916 名前:人間七七四年[sage] 投稿日:2021/02/05(金) 15:56:54.37 ID:sorY1wLB
慶長年中、徳川家康公は唐船(唐船とあるが、家康がウィリアム・アダムスに作らせた西洋式帆船の事と
考えられる)を作らしめ給い、浅草川の入り江に繋がれた。
このような大船を作り海に浮かべる事、渚からでは人力も及び難いだろう。一体どのような手立てがあって
浮かべたのか、私の分別に及ばない。

先年、江戸の御城の石垣を築かれるため、伊豆国にて大石を舟に積むところを見た。
そこでは、海中に石にて島を築き。水底の深い岸に船を付け、陸と舟との間に柱をうち渡し、
舟を動かす平地のような道を作り、石を台に乗せて、舟の中に巻き車を仕付けて、台につなげた
綱を引き、また陸からは梃子棒を持って石を押し遣り船に乗せる。
船中の巻き車の工夫は大変奇特である。

古歌に「わが恋は、千引きの石の泣く計り」と詠まれているが、千人で引くほどの石を千引きの石と言った。
今の時代には、大名衆が西国の大石を船に積み、江戸へ持ち来て、千人引きはさておき、
三千人、五千人引きの石を、幾千とも数しれぬほど引かれる事、実に夥しいものである。

さてまた、唐船を海中に出すことについて、海に綱や引き車を立てることも難しい。
陸で梃子棒を使っても及び難い。

されば昔、源実朝の時代に、鎌倉の由比ヶ浜において唐船を作られた。
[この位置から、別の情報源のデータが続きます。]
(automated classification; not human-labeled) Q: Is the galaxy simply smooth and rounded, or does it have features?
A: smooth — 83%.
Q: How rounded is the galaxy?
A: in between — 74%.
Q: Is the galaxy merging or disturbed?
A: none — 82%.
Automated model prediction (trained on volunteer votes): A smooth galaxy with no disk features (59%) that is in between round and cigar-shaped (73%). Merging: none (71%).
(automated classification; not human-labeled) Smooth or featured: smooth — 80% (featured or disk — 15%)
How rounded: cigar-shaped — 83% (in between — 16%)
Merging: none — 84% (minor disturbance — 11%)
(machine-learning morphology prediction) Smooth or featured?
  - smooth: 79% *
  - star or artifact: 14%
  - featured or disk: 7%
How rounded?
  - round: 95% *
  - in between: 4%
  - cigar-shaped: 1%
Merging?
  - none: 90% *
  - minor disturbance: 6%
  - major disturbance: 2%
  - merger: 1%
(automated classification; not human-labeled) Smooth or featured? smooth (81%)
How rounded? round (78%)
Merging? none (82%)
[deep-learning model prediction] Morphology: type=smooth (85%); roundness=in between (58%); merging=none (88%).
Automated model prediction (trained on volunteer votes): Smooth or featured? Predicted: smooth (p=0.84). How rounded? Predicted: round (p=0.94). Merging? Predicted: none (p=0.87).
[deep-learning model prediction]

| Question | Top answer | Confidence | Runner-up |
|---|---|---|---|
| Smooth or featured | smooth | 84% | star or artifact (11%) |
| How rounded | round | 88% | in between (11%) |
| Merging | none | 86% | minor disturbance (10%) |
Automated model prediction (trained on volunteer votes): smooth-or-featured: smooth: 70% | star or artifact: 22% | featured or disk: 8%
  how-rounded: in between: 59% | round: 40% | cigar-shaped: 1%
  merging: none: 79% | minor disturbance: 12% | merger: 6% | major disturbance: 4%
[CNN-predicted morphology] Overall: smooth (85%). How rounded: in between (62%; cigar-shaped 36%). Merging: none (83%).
これに仔細有り(以下源実朝の
唐船作りの経緯と進水の失敗が延々と書かれているが中略)

先年作られた浅草川の唐船は、伊豆国伊東という浜辺の在所に川があり、これこそ唐船を作るべき
地形であるとして、その浜の砂の上に、柱を敷き台として、その上に舟の敷を起き、半作りの頃より
砂を掘り上げて、敷台の柱を少しづつ下げ、堀の中に舟を置き、この船を海中に浮かべる、という時に
至ると、河尻を堰き止め、その河水を船のある堀に流し入れ、水の力を以て海中へと押し出したのである。

こういった工夫を、昔の鎌倉の人は知らなかったのだろう。